海外転勤などで小学生の子どもを連れて海外に移り住むケースがあります。両親は「このチャンスを活かしてバイリンガルに育てよう!」と意気込む反面、「本当に英語ができるようになるのか」「授業に付いていけるのか」「日本語が遅れるのではないか」「友達はできるか」など不安でいっぱいになります。
家族で海外に住むことになった時、一番苦労するのが現地の学校に通う子どもです。それまで日本語を何不自由なく操っていたのに、ある日突然、言葉が全く通じない世界に放り込まれるのです。英語が分からず、授業が分からず、友達ができず、言いたいことが言えず、毎日本当につらい思いをします。日本で活発だった子どもが現地校に入ったとたん、無口になったり、ふさぎ込んだり、自信喪失状態に陥ることもあります。
生活英語力と学習英語力
英語力には日常生活で必要な「生活英語力」と学校の授業で必要な「学習英語力」があります。両親はこの2つの英語力をはっきりと区別してサポートをすることが大切です。
学校に通う子どもにとって、より重要度が高いのが「学習英語力」です。「学習英語力」は「読み書きの力」であり、授業に付いていくために不可欠な力です。子どもがアメリカの授業に早く追い付くために、そして「アメリカでもやっていけそうだ!」と自信を回復するためにも、早急に英語の読み書きをサポートしてください。
「生活英語力」はテレビを見たり、学校で友達や周囲の人とのコミュニケーションを重ねたりすることで少しずつ身に付いていきます。社交的な性格の子、スポーツ・音楽・演劇などの特技がある子ほど「生活英語力」の習得は短期間で実現できます。それでも友達との会話で不自由を感じなくなるには2年は必要です。
一方「学習英語力」はサポート次第でどんどん伸ばしていくことができます。小学校低学年でアメリカに移り住んだ子どもであれば、1年も努力すれば学年レベルの授業内容を理解できるようになります。もちろんネイティブと同じ語彙力、読解力、文法力、作文力というわけにはいきませんが、学習活動に支障のないレベルの学習英語力の習得は短期間で実現できるのです。
読み書きが自信回復の特効薬
子どもは現地校で毎日5~6時間「英語で」授業を受けます。アメリカへ来たばかりの子どもは、学校で「英語」と「勉強」の2つが「できない」経験を繰り返します。その結果、子どもにとって大切な「自信」が減退していくのです。日本で優秀だった子ほどアメリカの学校に通い始めた時大きなギャップを経験し、自尊心やプライドが大きく傷つきます。
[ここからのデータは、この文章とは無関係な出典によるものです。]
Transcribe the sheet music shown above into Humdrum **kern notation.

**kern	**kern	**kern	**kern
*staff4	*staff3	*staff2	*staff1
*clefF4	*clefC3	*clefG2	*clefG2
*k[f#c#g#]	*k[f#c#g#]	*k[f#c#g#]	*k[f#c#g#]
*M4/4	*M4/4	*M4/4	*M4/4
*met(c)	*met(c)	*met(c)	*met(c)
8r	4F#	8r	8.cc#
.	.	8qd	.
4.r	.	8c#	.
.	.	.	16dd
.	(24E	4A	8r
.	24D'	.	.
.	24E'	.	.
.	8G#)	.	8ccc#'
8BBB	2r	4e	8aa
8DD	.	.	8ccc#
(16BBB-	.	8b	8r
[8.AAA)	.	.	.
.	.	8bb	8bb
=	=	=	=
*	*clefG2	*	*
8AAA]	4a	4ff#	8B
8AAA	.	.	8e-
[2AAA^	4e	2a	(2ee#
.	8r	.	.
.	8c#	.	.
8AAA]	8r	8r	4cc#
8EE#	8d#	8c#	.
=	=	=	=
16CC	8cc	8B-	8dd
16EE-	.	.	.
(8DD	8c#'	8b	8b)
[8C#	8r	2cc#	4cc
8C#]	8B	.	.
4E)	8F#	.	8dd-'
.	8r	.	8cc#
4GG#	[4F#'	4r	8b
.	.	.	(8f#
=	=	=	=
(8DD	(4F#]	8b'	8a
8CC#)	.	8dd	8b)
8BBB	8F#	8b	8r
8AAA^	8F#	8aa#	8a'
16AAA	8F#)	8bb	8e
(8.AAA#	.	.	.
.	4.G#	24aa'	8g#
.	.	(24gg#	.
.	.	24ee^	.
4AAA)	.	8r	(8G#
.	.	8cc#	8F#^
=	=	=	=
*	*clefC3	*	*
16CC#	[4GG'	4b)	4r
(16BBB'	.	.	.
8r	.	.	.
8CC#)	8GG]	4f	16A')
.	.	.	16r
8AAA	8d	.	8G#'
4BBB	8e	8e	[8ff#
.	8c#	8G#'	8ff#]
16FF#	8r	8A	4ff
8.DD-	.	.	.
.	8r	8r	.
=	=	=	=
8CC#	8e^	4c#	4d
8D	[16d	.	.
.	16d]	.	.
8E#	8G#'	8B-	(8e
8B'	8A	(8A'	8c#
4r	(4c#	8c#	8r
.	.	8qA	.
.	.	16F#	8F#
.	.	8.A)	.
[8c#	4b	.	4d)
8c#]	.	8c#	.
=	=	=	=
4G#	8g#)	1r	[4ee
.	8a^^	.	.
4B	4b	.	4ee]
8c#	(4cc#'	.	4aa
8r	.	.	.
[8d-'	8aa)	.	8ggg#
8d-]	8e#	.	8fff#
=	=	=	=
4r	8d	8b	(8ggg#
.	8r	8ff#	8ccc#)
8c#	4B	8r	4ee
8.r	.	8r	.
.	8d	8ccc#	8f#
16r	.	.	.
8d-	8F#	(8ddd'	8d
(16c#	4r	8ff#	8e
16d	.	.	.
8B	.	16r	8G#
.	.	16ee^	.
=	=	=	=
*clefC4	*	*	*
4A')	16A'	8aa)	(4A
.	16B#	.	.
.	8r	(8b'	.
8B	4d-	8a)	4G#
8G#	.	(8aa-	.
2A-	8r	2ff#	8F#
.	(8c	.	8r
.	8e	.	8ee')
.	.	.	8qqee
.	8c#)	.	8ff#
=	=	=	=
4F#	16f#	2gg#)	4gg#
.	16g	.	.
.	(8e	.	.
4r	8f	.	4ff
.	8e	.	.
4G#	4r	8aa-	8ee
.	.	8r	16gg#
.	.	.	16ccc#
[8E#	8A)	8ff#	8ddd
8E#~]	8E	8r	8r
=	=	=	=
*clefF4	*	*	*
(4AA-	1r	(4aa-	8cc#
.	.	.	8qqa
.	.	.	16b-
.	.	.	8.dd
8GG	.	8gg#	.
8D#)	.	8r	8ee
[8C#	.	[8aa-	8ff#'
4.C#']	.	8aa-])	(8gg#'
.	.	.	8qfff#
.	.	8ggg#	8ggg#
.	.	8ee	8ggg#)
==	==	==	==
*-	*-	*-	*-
子どもが現地校で経験する自信喪失を軽減する特効薬が「読み書き」です。日本で学力の土台が育っている子どもに英語の読み書きを教えると、たちまち現地校の授業が分かるようになります。小学校低学年程度の学習内容であれば、英語を読む力が育てば、子どもは難なく付いていけるようになります。
英語が分かり、授業が分かるようになると「自信」が回復します。すると気持ちが前向きになりアメリカの学校生活が楽しく豊かなものに変わっていきます。英語力不足による自信喪失から子どもを救うのは「読み書き」です。学校にはELLなどの英語力サポートがありますが、それだけでは不十分です。専門の塾やチューターなどの支援を得てください。
子どもの学校適応について
子どもの学校適応は一般に学年が低いほどスムーズです。しかし、年齢にかかわらず、どの子も親が思っている以上に大きなストレスを経験することを知ってください。どんなにつらくても親に心配をかけないように、親の期待に応えようと子どもなりに努力しているのです。そんな健気な気持ちを理解し、努力を認め、安心させてあげるのが両親の大切な仕事です。
また学校以外で地域の人たちと交流する機会を、配慮して作ってあげてください。両親が日本人としか付き合わないでいると、子どもの交流範囲も限定されてしまいます。その結果、英語力の伸びが悪くなったり、偏った価値観を与えることにつながります。
アメリカ滞在を子どもの将来に活かすためにも、地域の活動に親子で参加しましょう。スポーツ、音楽、ダンス、演劇、アメリカには学齢期の子どもが参加できるコミュニティーがたくさんあります。勇気を出して地域社会に飛び込みましょう。今までとは違ったアメリカが見えてきます。